The Data Engineering Tech Stack (2026)
Here's what a complete data engineering skill set looks like:
Core (you have this):
✓ Python
✓ PySpark / Apache Spark
✓ SQL
Pipeline & Orchestration:
→ Apache Airflow
→ dbt (data build tool)
Storage & Formats:
✓ Parquet
→ Delta Lake / Iceberg
→ Cloud storage (S3, GCS, ADLS)
Cloud Platforms (pick one):
→ Databricks
→ AWS (EMR, Glue, Redshift)
→ GCP (Dataproc, BigQuery)
→ Azure (Synapse, Data Factory)
Streaming (when needed):
→ Kafka
→ Spark Structured Streaming
Version Control & CI/CD:
✓ Git
→ GitHub Actions or similar
→ Docker basics
Data Quality:
→ Great Expectations
→ dbt tests
You don't need everything on this list to get hired. PySpark + SQL + one cloud platform + Airflow covers most job postings.
Building Your Portfolio
The best way to demonstrate your skills:
- Build a public project — an ETL pipeline that processes a real public dataset (NYC taxi data, weather data, stock market data) and produces an analysis
- Write about what you learned — a blog post or README explaining your design decisions
- Show your code — clean, well-structured code on GitHub with a README
- Contribute to open source — even small documentation fixes to PySpark or related projects show engagement
What Codewise Is Building Next
We're building more free courses following the same format — clear explanations, code with expected output, common mistakes, and a structured path from beginner to job-ready.
Coming soon:
- SQL for Data Engineers
- Apache Airflow for Beginners
- dbt Fundamentals
Follow us at codewise.lumivoxx.com for updates.
Key Takeaways
- You now have the PySpark foundation. The next priorities are SQL, Airflow, and a cloud platform.
- Pick technologies based on job postings in your target companies.
- Build a portfolio project that demonstrates end-to-end data engineering skills.
- The PySpark skills you've learned transfer directly to Databricks, EMR, and Dataproc — the code is the same.

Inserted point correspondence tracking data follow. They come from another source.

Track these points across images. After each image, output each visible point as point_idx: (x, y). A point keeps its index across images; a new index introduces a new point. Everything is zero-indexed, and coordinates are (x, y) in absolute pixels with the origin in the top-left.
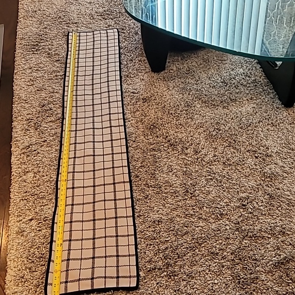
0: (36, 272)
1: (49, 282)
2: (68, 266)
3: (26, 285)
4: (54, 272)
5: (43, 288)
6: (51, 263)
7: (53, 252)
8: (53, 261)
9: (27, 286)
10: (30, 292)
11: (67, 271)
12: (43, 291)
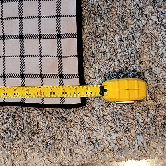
0: (38, 123)
1: (58, 102)
2: (33, 76)
3: (60, 137)
4: (42, 96)
5: (68, 110)
6: (26, 102)
7: (6, 101)
8: (24, 99)
9: (62, 135)
10: (73, 130)
11: (42, 76)
12: (72, 110)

- Keep learning. Data engineering evolves fast, but the fundamentals (distributed computing, SQL, pipeline design) are stable.
Thank You
You made it through 30 lessons. You went from "what is Spark?" to understanding partitions, shuffles, the Catalyst optimizer, broadcast joins, data skew, and production code patterns. That's a real achievement.
Go build something. Get hired. Come back and tell us about it.